Au cours d’une courte cérémonie organisée en cette occasion et présidée par le commandant militaire de la Guyane, le chef de bataillon du RMAG 5 remémorait à toute l’assistance présente la mort de l’enginiste Melcher, survenue accidentellement sur le chantier à proximité de Macouria. Malgré ce deuil cruellement ressenti par tous, le SMA poursuit imperturbablement la voie qui lui est tracée à savoir la réalisation définitive de la route Tonate-Montsinéry-Port Inini, son premier objectif dans le cadre de l’essor de la Guyane.
Archives départementales de Guyane, PER 113, Radio-Presse Dimanche, n° 333 du 16/12/1962
Le Radio-Presse dimanche n° 241 du 08/09/1963 se fait l’écho de l’avancée des chantiers du service militaire adapté.
Le chantier de route Tonate-Montsinéry
Une piste praticable en saison sèche est maintenant ouverte jusqu’à Montsinéry-village. Le déboisement indispensable des abords est effectué du km zéro au km 9,85 et du km 16,4 au village de Montsinéry. La plateforme et la chaussée sont terminées jusqu’au point kilométrique 4. La saison des pluies a ralenti et gêné considérablement les travaux de terrassement.
Plusieurs ouvrages busés ont cependant été construits ; le revêtement de la route a été repris jusqu’au km 5,200.
Soixante-dix militaires (dont 10 de servitude) travaillent sur ce chantier. Ils disposent de 3 bulldozers CD 8, d’un profileur, d’une pelle Jumbo, de quatre camions-bennes et d’un rouleau lisse.
Un mois plus tard, le périodique, dans son édition n° 230 du 27/10/1963, apporte la nouvelle de l’avancée de la route du pont des Cascades
Chaque jour notre réseau routier prend de l’extension. Le service militaire adapté, d’une part, les ponts et chaussées, de l’autre, œuvrent de concert pour nous doter d’une infrastructure.
Les ponts et chaussées ont presque terminé leur tronçon de la route du Gallion, de la montagne Aimant au pont des Cascades. La chaussée, en latérite, a une largeur de 5 mètres (pour 9 mètres de plateforme).
M. Thieblemont est chargé de la direction des travaux, tandis que M. Jouandeau veille au bon état de l’important matériel mis en œuvre : un Scraper de 8 m3, 3 bulldozers (D7, TD14, D6), 2 niveleuses, un cylindre et une dizaine de camions lourds qui vont chercher la latérite jusqu’à Rochambeau.
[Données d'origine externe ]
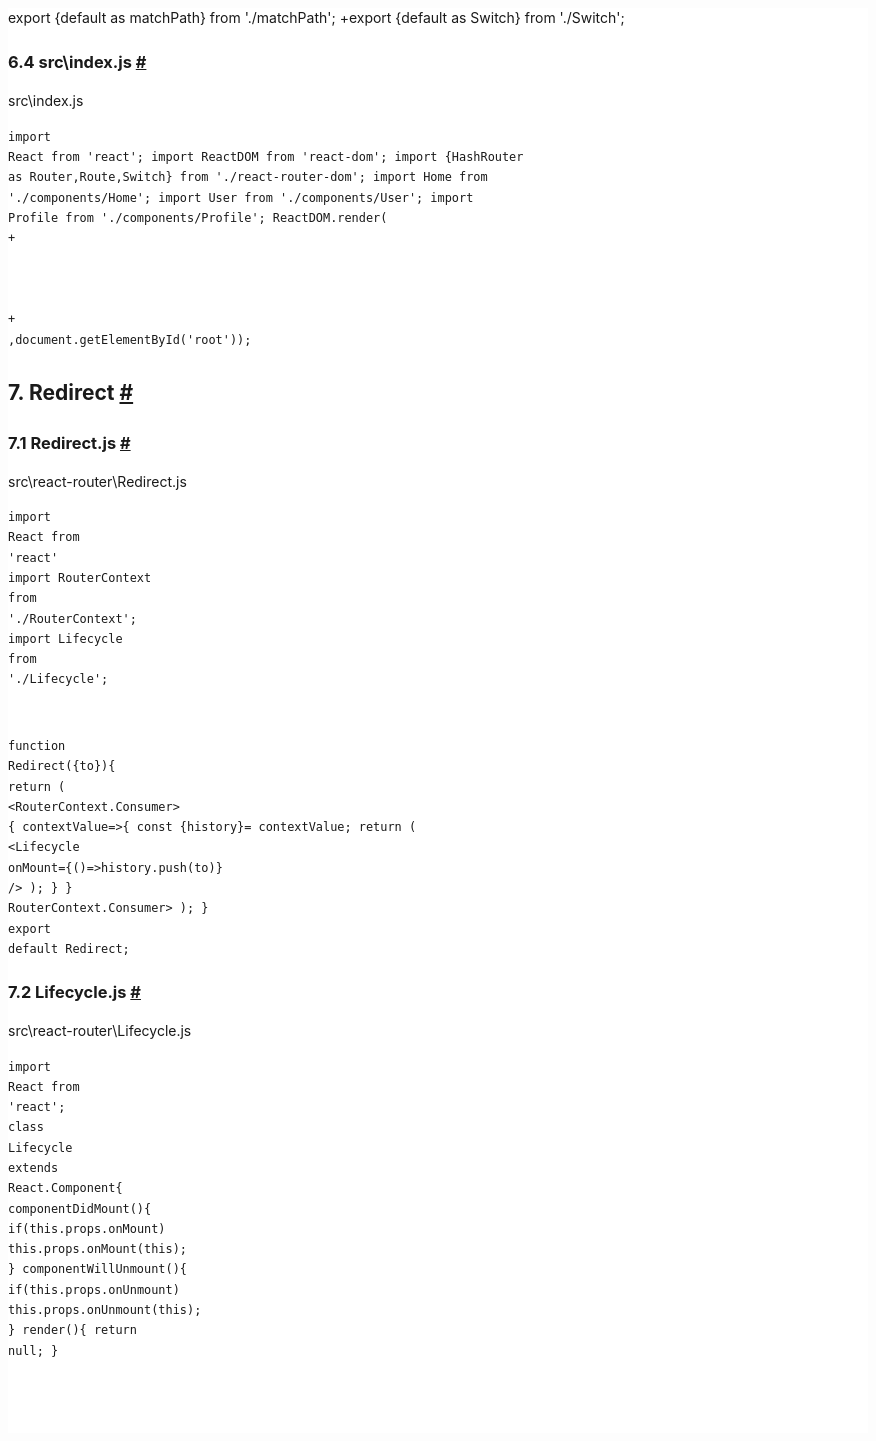 export {default as matchPath} from './matchPath';
<span class="hljs-addition">+export {default as Switch} from './Switch';</span>
</code></pre><h3 id="t446.4 src\index.js">6.4 src\index.js <a href="#t446.4 src\index.js">#</a></h3><p>src\index.js</p><pre><code class="lang-diff">import React from 'react';
import ReactDOM from 'react-dom';
import {HashRouter as Router,Route,Switch} from './react-router-dom';
import Home from './components/Home';
import User from './components/User';
import Profile from './components/Profile';
ReactDOM.render(
    <router>
<span class="hljs-addition">+        <switch></switch></span>
          <route path="/" component="{Home}" exact>
          <route path="/user" component="{User}">
          <route path="/profile" component="{Profile}/">
<span class="hljs-addition">+        </span>
    </route></route></route></router>
,document.getElementById('root'));
</code></pre><h2 id="t457. Redirect">7. Redirect <a href="#t457. Redirect">#</a></h2><h3 id="t467.1 Redirect.js">7.1 Redirect.js <a href="#t467.1 Redirect.js">#</a></h3><p>src\react-router\Redirect.js</p><pre><code class="lang-js"><span class="hljs-keyword">import</span> React <span class="hljs-keyword">from</span> <span class="hljs-string">'react'</span>
<span class="hljs-keyword">import</span> RouterContext <span class="hljs-keyword">from</span> <span class="hljs-string">'./RouterContext'</span>;
<span class="hljs-keyword">import</span> Lifecycle <span class="hljs-keyword">from</span> <span class="hljs-string">'./Lifecycle'</span>;

<span class="hljs-function"><span class="hljs-keyword">function</span> <span class="hljs-title">Redirect</span>(<span class="hljs-params">{to}</span>)</span>{
    <span class="hljs-keyword">return</span> (
        <span class="xml"><span class="hljs-tag"><<span class="hljs-name">RouterContext.Consumer</span>></span>
            {
                contextValue=>{
                    const {history}= contextValue;
                    return (
                        <span class="hljs-tag"><<span class="hljs-name">Lifecycle</span>
                           <span class="hljs-attr">onMount</span>=<span class="hljs-string">{()</span>=></span>history.push(to)}
                        />
                    );
                }
            }
        <span class="hljs-tag">RouterContext.Consumer</span>></span>
    );
}
<span class="hljs-keyword">export</span> <span class="hljs-keyword">default</span> Redirect;
</code></pre><h3 id="t477.2 Lifecycle.js">7.2 Lifecycle.js <a href="#t477.2 Lifecycle.js">#</a></h3><p>src\react-router\Lifecycle.js</p><pre><code class="lang-js"><span class="hljs-keyword">import</span> React <span class="hljs-keyword">from</span> <span class="hljs-string">'react'</span>;
<span class="hljs-class"><span class="hljs-keyword">class</span> <span class="hljs-title">Lifecycle</span> <span class="hljs-keyword">extends</span> <span class="hljs-title">React</span>.<span class="hljs-title">Component</span></span>{
    componentDidMount(){
        <span class="hljs-keyword">if</span>(<span class="hljs-keyword">this</span>.props.onMount)
            <span class="hljs-keyword">this</span>.props.onMount(<span class="hljs-keyword">this</span>);
    }
    componentWillUnmount(){
        <span class="hljs-keyword">if</span>(<span class="hljs-keyword">this</span>.props.onUnmount)
            <span class="hljs-keyword">this</span>.props.onUnmount(<span class="hljs-keyword">this</span>);
    }
    render(){
        <span class="hljs-keyword">return</span> <span class="hljs-literal">null</span>;
    }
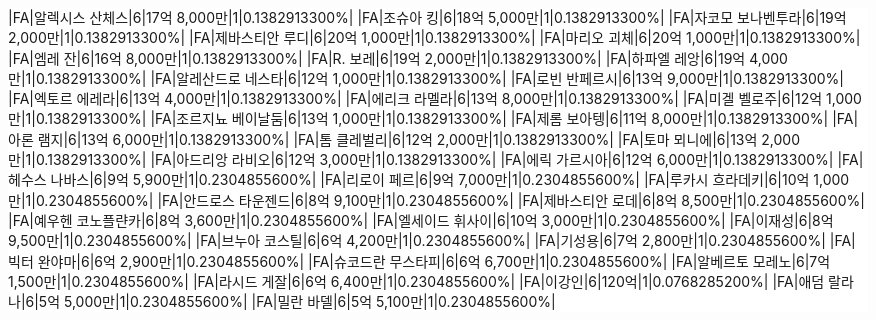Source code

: |FA|알렉시스 산체스|6|17억 8,000만|1|0.1382913300%|
|FA|조슈아 킹|6|18억 5,000만|1|0.1382913300%|
|FA|자코모 보나벤투라|6|19억 2,000만|1|0.1382913300%|
|FA|제바스티안 루디|6|20억 1,000만|1|0.1382913300%|
|FA|마리오 괴체|6|20억 1,000만|1|0.1382913300%|
|FA|엠레 잔|6|16억 8,000만|1|0.1382913300%|
|FA|R. 보레|6|19억 2,000만|1|0.1382913300%|
|FA|하파엘 레앙|6|19억 4,000만|1|0.1382913300%|
|FA|알레산드로 네스타|6|12억 1,000만|1|0.1382913300%|
|FA|로빈 반페르시|6|13억 9,000만|1|0.1382913300%|
|FA|엑토르 에레라|6|13억 4,000만|1|0.1382913300%|
|FA|에리크 라멜라|6|13억 8,000만|1|0.1382913300%|
|FA|미겔 벨로주|6|12억 1,000만|1|0.1382913300%|
|FA|조르지뇨 베이날둠|6|13억 1,000만|1|0.1382913300%|
|FA|제롬 보아텡|6|11억 8,000만|1|0.1382913300%|
|FA|아론 램지|6|13억 6,000만|1|0.1382913300%|
|FA|톰 클레벌리|6|12억 2,000만|1|0.1382913300%|
|FA|토마 뫼니에|6|13억 2,000만|1|0.1382913300%|
|FA|아드리앙 라비오|6|12억 3,000만|1|0.1382913300%|
|FA|에릭 가르시아|6|12억 6,000만|1|0.1382913300%|
|FA|헤수스 나바스|6|9억 5,900만|1|0.2304855600%|
|FA|리로이 페르|6|9억 7,000만|1|0.2304855600%|
|FA|루카시 흐라데키|6|10억 1,000만|1|0.2304855600%|
|FA|안드로스 타운젠드|6|8억 9,100만|1|0.2304855600%|
|FA|제바스티안 로데|6|8억 8,500만|1|0.2304855600%|
|FA|예우헨 코노플랸카|6|8억 3,600만|1|0.2304855600%|
|FA|엘세이드 휘사이|6|10억 3,000만|1|0.2304855600%|
|FA|이재성|6|8억 9,500만|1|0.2304855600%|
|FA|브누아 코스틸|6|6억 4,200만|1|0.2304855600%|
|FA|기성용|6|7억 2,800만|1|0.2304855600%|
|FA|빅터 완야마|6|6억 2,900만|1|0.2304855600%|
|FA|슈코드란 무스타피|6|6억 6,700만|1|0.2304855600%|
|FA|알베르토 모레노|6|7억 1,500만|1|0.2304855600%|
|FA|라시드 게잘|6|6억 6,400만|1|0.2304855600%|
|FA|이강인|6|120억|1|0.0768285200%|
|FA|애덤 랄라나|6|5억 5,000만|1|0.2304855600%|
|FA|밀란 바델|6|5억 5,100만|1|0.2304855600%|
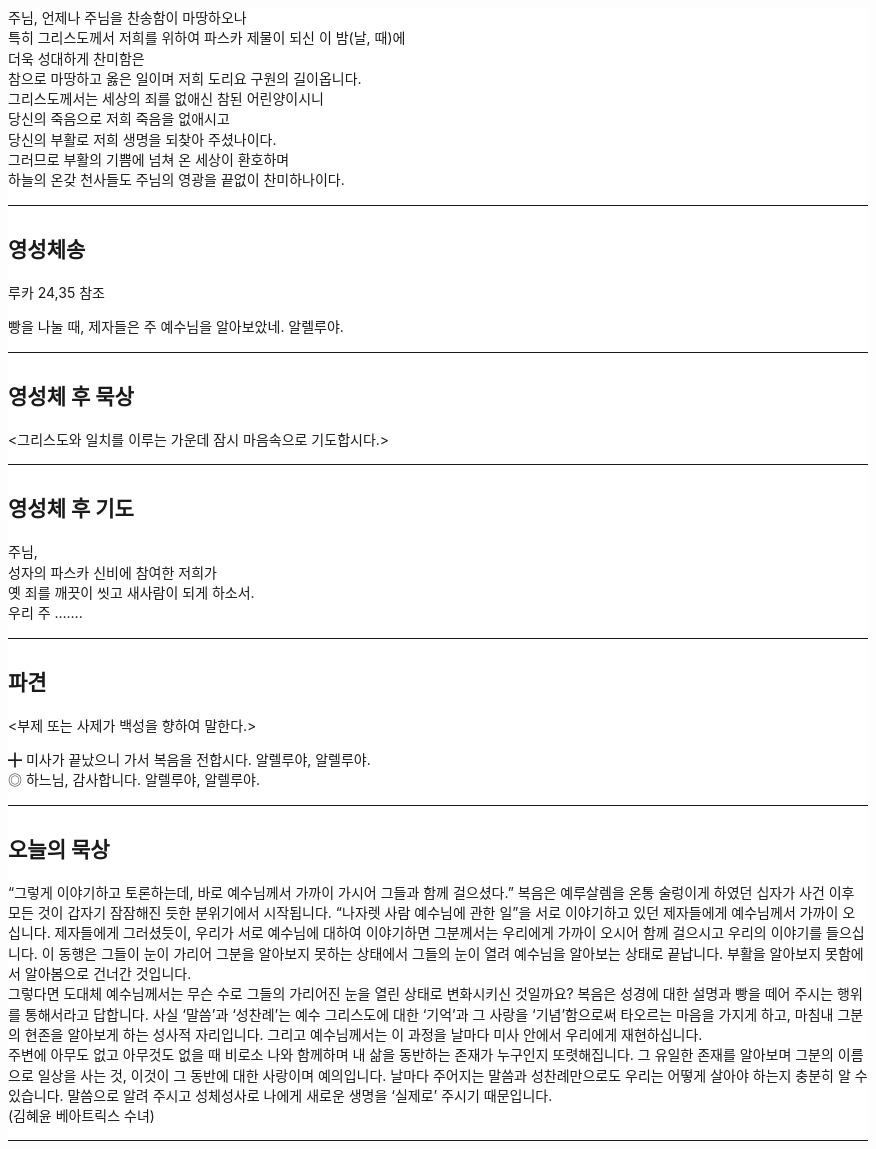 주님, 언제나 주님을 찬송함이 마땅하오나  
특히 그리스도께서 저희를 위하여 파스카 제물이 되신 이 밤(날, 때)에  
더욱 성대하게 찬미함은  
참으로 마땅하고 옳은 일이며 저희 도리요 구원의 길이옵니다.  
그리스도께서는 세상의 죄를 없애신 참된 어린양이시니  
당신의 죽음으로 저희 죽음을 없애시고  
당신의 부활로 저희 생명을 되찾아 주셨나이다.  
그러므로 부활의 기쁨에 넘쳐 온 세상이 환호하며  
하늘의 온갖 천사들도 주님의 영광을 끝없이 찬미하나이다.  
  


---

## 영성체송

루카 24,35 참조

빵을 나눌 때, 제자들은 주 예수님을 알아보았네. 알렐루야.  
  


---

## 영성체 후 묵상

<그리스도와 일치를 이루는 가운데 잠시 마음속으로 기도합시다.>  


---

## 영성체 후 기도

주님,  
성자의 파스카 신비에 참여한 저희가  
옛 죄를 깨끗이 씻고 새사람이 되게 하소서.  
우리 주 …….  
  


---

## 파견

<부제 또는 사제가 백성을 향하여 말한다.>

╋ 미사가 끝났으니 가서 복음을 전합시다. 알렐루야, 알렐루야.  
◎ 하느님, 감사합니다. 알렐루야, 알렐루야.  
  


---

## 오늘의 묵상

“그렇게 이야기하고 토론하는데, 바로 예수님께서 가까이 가시어 그들과 함께 걸으셨다.” 복음은 예루살렘을 온통 술렁이게 하였던 십자가 사건 이후 모든 것이 갑자기 잠잠해진 듯한 분위기에서 시작됩니다. “나자렛 사람 예수님에 관한 일”을 서로 이야기하고 있던 제자들에게 예수님께서 가까이 오십니다. 제자들에게 그러셨듯이, 우리가 서로 예수님에 대하여 이야기하면 그분께서는 우리에게 가까이 오시어 함께 걸으시고 우리의 이야기를 들으십니다. 이 동행은 그들이 눈이 가리어 그분을 알아보지 못하는 상태에서 그들의 눈이 열려 예수님을 알아보는 상태로 끝납니다. 부활을 알아보지 못함에서 알아봄으로 건너간 것입니다.  
그렇다면 도대체 예수님께서는 무슨 수로 그들의 가리어진 눈을 열린 상태로 변화시키신 것일까요? 복음은 성경에 대한 설명과 빵을 떼어 주시는 행위를 통해서라고 답합니다. 사실 ‘말씀’과 ‘성찬례’는 예수 그리스도에 대한 ‘기억’과 그 사랑을 ‘기념’함으로써 타오르는 마음을 가지게 하고, 마침내 그분의 현존을 알아보게 하는 성사적 자리입니다. 그리고 예수님께서는 이 과정을 날마다 미사 안에서 우리에게 재현하십니다.  
주변에 아무도 없고 아무것도 없을 때 비로소 나와 함께하며 내 삶을 동반하는 존재가 누구인지 또렷해집니다. 그 유일한 존재를 알아보며 그분의 이름으로 일상을 사는 것, 이것이 그 동반에 대한 사랑이며 예의입니다. 날마다 주어지는 말씀과 성찬례만으로도 우리는 어떻게 살아야 하는지 충분히 알 수 있습니다. 말씀으로 알려 주시고 성체성사로 나에게 새로운 생명을 ‘실제로’ 주시기 때문입니다.  
(김혜윤 베아트릭스 수녀)  


---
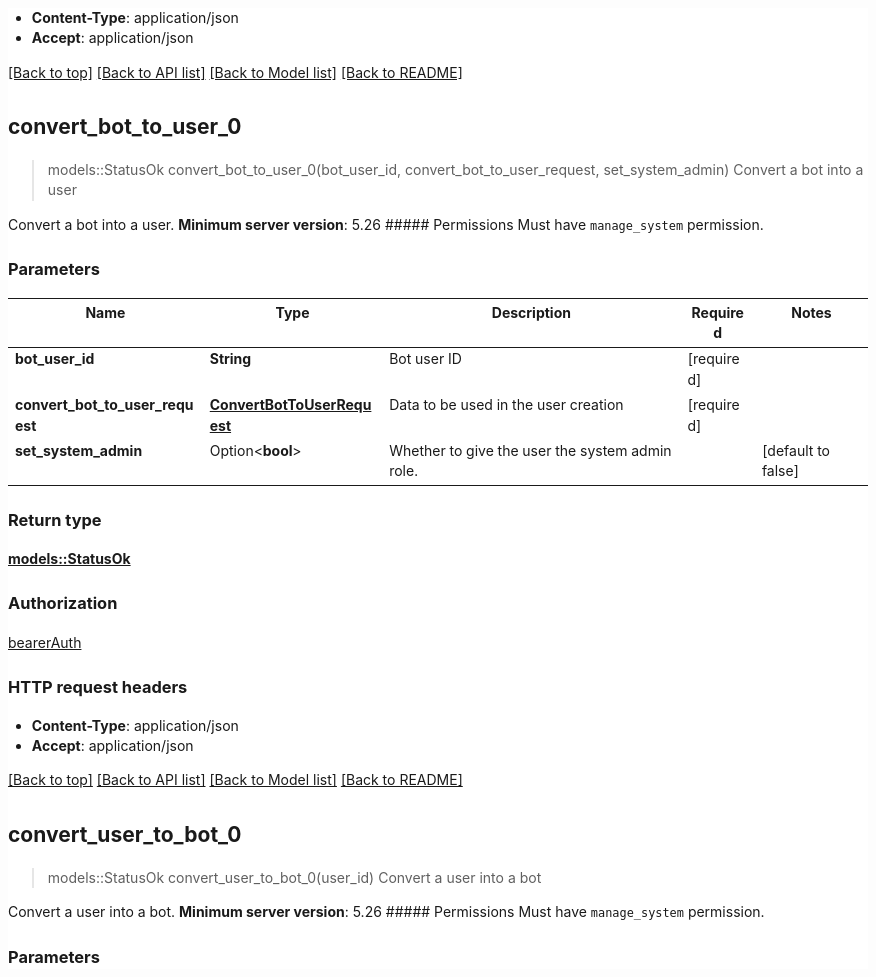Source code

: - **Content-Type**: application/json
- **Accept**: application/json

[[Back to top]](#) [[Back to API list]](../README.md#documentation-for-api-endpoints) [[Back to Model list]](../README.md#documentation-for-models) [[Back to README]](../README.md)


## convert_bot_to_user_0

> models::StatusOk convert_bot_to_user_0(bot_user_id, convert_bot_to_user_request, set_system_admin)
Convert a bot into a user

Convert a bot into a user.  __Minimum server version__: 5.26  ##### Permissions Must have `manage_system` permission. 

### Parameters


Name | Type | Description  | Required | Notes
------------- | ------------- | ------------- | ------------- | -------------
**bot_user_id** | **String** | Bot user ID | [required] |
**convert_bot_to_user_request** | [**ConvertBotToUserRequest**](ConvertBotToUserRequest.md) | Data to be used in the user creation | [required] |
**set_system_admin** | Option<**bool**> | Whether to give the user the system admin role. |  |[default to false]

### Return type

[**models::StatusOk**](StatusOK.md)

### Authorization

[bearerAuth](../README.md#bearerAuth)

### HTTP request headers

- **Content-Type**: application/json
- **Accept**: application/json

[[Back to top]](#) [[Back to API list]](../README.md#documentation-for-api-endpoints) [[Back to Model list]](../README.md#documentation-for-models) [[Back to README]](../README.md)


## convert_user_to_bot_0

> models::StatusOk convert_user_to_bot_0(user_id)
Convert a user into a bot

Convert a user into a bot.  __Minimum server version__: 5.26  ##### Permissions Must have `manage_system` permission. 

### Parameters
Le chantier est en pleine activité.
La CFE va pouvoir bientôt amener son matériel pour la construction du nouveau pont des Cascades, semblable à celui du Tour de l’Ile (78 mètres de longueur). L’ancien ouvrage avait été inauguré en 1936. Il avait été construit par M. Thieblemont, qui avait également édifié ceux de Port Inini et de Montsinéry.
En 1965, la 3e compagnie des travaux école s’installe à Montsinéry dans un camp de base pour construire la bretelle routière et de poursuivre la liaison routière jusqu’aux Cascades. Si une piste ouverte par le service militaire adapté les années précédentes, l’étape suivante consiste à terminer la voirie pour la rendre parfaitement carrossable.